While Republicans attack Democratic leaders and use the budget to help drive their recess message, Democrats will launch a similar offensive using comments made by a powerful GOP ranking member and Minority Leader John Boehner (R-Ohio).

Democratic Congressional Campaign Committee Chairman Chris Van Hollen (Md.) said candidates would be urged to tout their support for clean energy jobs while reminding voters of Rep. Joe Barton’s recent apology to BP.

Democrats have tried to cast the Texas Republican’s comments as broadly indicative of the GOP’s coziness with big business instead of a one-time gaffe.

Van Hollen said he is also encouraging candidates in competitive races to use recent House votes to overhaul the nation’s financial services industry and to close tax loopholes that make it easier to send jobs overseas to draw a bright line between themselves and Republicans, whom Democrats are casting as in league with big business at the expense of middle-class Americans.

“Voters are understandably focused on jobs and the economy,” Van Hollen said, adding that Democratic candidates should explain how the financial services overhaul would help prevent “meltdown on Wall Street from costing jobs on Main Street.”

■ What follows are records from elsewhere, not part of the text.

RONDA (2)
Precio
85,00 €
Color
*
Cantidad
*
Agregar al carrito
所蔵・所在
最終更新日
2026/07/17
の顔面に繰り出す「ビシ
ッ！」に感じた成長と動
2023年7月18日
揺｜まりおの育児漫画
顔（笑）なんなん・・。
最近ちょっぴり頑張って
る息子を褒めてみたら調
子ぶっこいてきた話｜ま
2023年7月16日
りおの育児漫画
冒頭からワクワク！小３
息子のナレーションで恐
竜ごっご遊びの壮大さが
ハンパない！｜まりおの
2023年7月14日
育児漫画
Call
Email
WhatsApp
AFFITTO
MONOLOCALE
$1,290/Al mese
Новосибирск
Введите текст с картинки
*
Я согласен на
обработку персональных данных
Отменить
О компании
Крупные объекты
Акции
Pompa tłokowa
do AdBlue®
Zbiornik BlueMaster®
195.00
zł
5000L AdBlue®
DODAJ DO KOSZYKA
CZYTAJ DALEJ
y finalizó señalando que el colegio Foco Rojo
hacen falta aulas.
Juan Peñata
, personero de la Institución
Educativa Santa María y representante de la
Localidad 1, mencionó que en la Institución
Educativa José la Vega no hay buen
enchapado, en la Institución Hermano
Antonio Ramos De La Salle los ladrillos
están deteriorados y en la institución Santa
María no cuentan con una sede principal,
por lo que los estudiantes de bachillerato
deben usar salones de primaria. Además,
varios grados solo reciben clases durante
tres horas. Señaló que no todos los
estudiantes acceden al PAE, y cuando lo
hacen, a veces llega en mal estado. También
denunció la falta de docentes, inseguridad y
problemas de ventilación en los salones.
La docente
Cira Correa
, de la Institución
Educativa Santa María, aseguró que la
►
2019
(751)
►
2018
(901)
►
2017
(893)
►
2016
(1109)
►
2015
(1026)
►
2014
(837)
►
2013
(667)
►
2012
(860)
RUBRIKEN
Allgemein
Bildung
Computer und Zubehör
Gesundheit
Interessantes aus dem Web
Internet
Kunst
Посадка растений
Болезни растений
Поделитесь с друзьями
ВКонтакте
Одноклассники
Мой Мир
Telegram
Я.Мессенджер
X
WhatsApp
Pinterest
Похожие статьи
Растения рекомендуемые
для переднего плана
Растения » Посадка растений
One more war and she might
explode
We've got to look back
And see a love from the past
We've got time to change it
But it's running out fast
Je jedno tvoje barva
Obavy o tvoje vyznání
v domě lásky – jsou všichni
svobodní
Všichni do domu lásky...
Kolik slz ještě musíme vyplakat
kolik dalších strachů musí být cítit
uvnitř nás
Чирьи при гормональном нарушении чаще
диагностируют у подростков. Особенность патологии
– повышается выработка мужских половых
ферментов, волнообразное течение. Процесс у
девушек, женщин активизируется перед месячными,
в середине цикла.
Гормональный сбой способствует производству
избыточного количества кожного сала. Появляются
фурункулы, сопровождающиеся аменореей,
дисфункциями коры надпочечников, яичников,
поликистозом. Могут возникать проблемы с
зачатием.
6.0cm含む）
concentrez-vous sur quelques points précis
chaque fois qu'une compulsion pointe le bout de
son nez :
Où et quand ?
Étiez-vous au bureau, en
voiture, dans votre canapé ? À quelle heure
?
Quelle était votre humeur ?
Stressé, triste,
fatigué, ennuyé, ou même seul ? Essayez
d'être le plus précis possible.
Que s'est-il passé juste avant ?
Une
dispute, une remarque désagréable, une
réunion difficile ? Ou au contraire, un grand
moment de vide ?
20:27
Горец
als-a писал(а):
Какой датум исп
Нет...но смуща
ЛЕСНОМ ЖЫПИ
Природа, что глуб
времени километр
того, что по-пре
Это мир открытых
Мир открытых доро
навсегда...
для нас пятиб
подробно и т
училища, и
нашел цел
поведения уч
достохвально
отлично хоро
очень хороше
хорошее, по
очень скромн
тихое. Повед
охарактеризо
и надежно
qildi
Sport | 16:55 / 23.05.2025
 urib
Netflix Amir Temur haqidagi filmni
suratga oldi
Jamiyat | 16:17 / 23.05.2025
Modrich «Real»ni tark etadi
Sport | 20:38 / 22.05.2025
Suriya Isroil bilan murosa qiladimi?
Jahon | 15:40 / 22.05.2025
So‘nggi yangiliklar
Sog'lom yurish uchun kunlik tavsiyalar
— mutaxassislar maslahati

Acknowledging that some moderate Democrats in competitive races have opposed the Wall Street bill, Van Hollen said, “Our advice is: ‘Listen to your constituents,'” adding that it was understandable that in some districts, the cost of supporting the bill might outweigh the benefits.

As part of that story line, Van Hollen said candidates also would be drawing attention to Boehner’s comments this week indicating he supported cutting Social Security to pay for the war in Afghanistan, saying those remarks helped to further crystallize “the very clear choice” voters face in November.

Ryan Rudominer, a spokesman for the DCCC, said, “Republican incumbents and candidates will be put on the spot as to answer whether they agree with Leader Boehner that Wall Street reform is unnecessary and Social Security should be cut.”